[Data for the task start]
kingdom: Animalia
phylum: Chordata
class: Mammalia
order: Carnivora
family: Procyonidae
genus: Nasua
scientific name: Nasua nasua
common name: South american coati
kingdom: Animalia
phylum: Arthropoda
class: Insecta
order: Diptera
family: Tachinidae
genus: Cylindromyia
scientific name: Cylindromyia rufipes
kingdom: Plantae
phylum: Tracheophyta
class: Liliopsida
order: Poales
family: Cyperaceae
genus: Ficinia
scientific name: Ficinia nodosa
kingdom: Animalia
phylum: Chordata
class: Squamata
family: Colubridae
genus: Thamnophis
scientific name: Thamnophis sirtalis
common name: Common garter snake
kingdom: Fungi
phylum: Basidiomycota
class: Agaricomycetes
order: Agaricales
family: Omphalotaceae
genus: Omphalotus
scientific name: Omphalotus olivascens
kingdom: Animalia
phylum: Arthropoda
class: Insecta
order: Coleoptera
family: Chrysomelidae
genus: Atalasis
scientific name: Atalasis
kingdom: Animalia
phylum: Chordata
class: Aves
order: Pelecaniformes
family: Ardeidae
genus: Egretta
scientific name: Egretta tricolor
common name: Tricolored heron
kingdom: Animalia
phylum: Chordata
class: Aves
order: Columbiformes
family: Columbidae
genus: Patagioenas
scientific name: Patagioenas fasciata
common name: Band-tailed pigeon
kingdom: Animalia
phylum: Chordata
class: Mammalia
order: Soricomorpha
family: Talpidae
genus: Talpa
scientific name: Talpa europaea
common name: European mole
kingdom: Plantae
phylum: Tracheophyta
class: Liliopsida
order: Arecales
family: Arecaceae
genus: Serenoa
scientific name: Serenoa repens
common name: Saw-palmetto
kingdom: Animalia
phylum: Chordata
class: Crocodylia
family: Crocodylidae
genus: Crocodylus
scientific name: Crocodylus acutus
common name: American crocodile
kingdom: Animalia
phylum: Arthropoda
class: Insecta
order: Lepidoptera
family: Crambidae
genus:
[Data for the task end]
### What you are asked to do
Give as a JSON list of strings, one string per line and no blank lines, the lines starting at the line containing "common name: Common garter snake" and ending at the final line above, both included.

### Answer to the task
[
  "common name: Common garter snake",
  "kingdom: Fungi",
  "phylum: Basidiomycota",
  "class: Agaricomycetes",
  "order: Agaricales",
  "family: Omphalotaceae",
  "genus: Omphalotus",
  "scientific name: Omphalotus olivascens",
  "kingdom: Animalia",
  "phylum: Arthropoda",
  "class: Insecta",
  "order: Coleoptera",
  "family: Chrysomelidae",
  "genus: Atalasis",
  "scientific name: Atalasis",
  "kingdom: Animalia",
  "phylum: Chordata",
  "class: Aves",
  "order: Pelecaniformes",
  "family: Ardeidae",
  "genus: Egretta",
  "scientific name: Egretta tricolor",
  "common name: Tricolored heron",
  "kingdom: Animalia",
  "phylum: Chordata",
  "class: Aves",
  "order: Columbiformes",
  "family: Columbidae",
  "genus: Patagioenas",
  "scientific name: Patagioenas fasciata",
  "common name: Band-tailed pigeon",
  "kingdom: Animalia",
  "phylum: Chordata",
  "class: Mammalia",
  "order: Soricomorpha",
  "family: Talpidae",
  "genus: Talpa",
  "scientific name: Talpa europaea",
  "common name: European mole",
  "kingdom: Plantae",
  "phylum: Tracheophyta",
  "class: Liliopsida",
  "order: Arecales",
  "family: Arecaceae",
  "genus: Serenoa",
  "scientific name: Serenoa repens",
  "common name: Saw-palmetto",
  "kingdom: Animalia",
  "phylum: Chordata",
  "class: Crocodylia",
  "family: Crocodylidae",
  "genus: Crocodylus",
  "scientific name: Crocodylus acutus",
  "common name: American crocodile",
  "kingdom: Animalia",
  "phylum: Arthropoda",
  "class: Insecta",
  "order: Lepidoptera",
  "family: Crambidae",
  "genus:"
]